To-do item:
For each line below, check for "activity"; give only the total of lines where it occurs.

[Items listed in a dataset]
========

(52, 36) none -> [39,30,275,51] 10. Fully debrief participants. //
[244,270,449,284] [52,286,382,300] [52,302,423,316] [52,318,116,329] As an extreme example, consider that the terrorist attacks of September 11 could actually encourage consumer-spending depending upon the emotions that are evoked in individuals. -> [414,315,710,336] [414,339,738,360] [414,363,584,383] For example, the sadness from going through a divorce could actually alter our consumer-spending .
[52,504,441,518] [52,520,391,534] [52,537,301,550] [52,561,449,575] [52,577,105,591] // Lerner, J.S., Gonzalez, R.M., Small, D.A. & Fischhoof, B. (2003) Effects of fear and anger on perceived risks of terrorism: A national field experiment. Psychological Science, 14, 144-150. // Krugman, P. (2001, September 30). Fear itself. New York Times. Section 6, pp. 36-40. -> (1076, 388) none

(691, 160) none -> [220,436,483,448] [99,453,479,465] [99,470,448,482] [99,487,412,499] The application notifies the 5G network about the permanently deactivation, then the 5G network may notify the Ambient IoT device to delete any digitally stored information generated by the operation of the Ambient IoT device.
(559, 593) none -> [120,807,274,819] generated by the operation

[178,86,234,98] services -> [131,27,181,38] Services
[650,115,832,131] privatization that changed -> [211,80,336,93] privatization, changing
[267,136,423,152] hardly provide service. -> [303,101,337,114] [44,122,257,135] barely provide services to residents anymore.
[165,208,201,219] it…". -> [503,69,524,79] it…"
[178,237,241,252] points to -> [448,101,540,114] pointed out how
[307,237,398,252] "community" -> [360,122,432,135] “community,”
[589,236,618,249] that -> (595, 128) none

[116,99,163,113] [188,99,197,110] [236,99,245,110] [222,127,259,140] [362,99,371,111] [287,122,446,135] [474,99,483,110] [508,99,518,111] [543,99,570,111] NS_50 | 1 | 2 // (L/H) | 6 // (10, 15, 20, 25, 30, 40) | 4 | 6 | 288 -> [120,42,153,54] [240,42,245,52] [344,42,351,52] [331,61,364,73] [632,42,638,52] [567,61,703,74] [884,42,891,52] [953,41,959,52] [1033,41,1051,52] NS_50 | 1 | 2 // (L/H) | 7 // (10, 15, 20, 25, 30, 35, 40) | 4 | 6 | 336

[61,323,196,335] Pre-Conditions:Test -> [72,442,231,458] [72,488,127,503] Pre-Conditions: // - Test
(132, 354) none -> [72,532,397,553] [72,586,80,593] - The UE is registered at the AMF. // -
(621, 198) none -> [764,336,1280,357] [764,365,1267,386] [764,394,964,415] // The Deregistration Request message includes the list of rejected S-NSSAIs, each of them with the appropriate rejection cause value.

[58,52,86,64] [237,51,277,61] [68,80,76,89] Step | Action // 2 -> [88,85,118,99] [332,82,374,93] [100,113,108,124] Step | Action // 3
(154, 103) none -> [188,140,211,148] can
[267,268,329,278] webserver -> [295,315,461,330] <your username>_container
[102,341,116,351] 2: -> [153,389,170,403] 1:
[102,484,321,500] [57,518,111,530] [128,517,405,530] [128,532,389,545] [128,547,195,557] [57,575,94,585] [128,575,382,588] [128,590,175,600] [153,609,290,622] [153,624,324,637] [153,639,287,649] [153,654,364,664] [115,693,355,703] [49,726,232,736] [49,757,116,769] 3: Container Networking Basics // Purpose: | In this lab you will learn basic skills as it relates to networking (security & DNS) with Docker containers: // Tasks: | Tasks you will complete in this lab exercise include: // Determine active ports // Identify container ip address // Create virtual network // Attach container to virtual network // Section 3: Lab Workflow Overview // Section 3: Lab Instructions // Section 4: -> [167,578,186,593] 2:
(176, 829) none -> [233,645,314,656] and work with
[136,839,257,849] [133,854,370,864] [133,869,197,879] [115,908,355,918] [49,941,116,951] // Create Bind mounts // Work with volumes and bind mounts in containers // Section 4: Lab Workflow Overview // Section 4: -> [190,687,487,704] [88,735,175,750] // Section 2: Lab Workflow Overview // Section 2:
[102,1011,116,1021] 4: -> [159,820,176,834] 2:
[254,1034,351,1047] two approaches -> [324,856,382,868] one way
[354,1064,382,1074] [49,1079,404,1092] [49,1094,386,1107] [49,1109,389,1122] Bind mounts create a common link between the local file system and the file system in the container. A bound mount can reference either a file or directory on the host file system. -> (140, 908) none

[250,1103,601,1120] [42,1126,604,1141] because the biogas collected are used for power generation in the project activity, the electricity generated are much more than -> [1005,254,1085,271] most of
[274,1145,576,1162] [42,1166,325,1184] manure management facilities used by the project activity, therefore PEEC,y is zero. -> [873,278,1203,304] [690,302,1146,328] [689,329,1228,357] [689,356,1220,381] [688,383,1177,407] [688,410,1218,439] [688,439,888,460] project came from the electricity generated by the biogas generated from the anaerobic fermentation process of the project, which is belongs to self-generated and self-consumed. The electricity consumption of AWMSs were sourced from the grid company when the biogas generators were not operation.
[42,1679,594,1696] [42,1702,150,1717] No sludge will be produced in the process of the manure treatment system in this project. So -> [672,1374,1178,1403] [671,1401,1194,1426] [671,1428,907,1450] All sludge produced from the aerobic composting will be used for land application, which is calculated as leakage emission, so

========

Answer to the problem:
2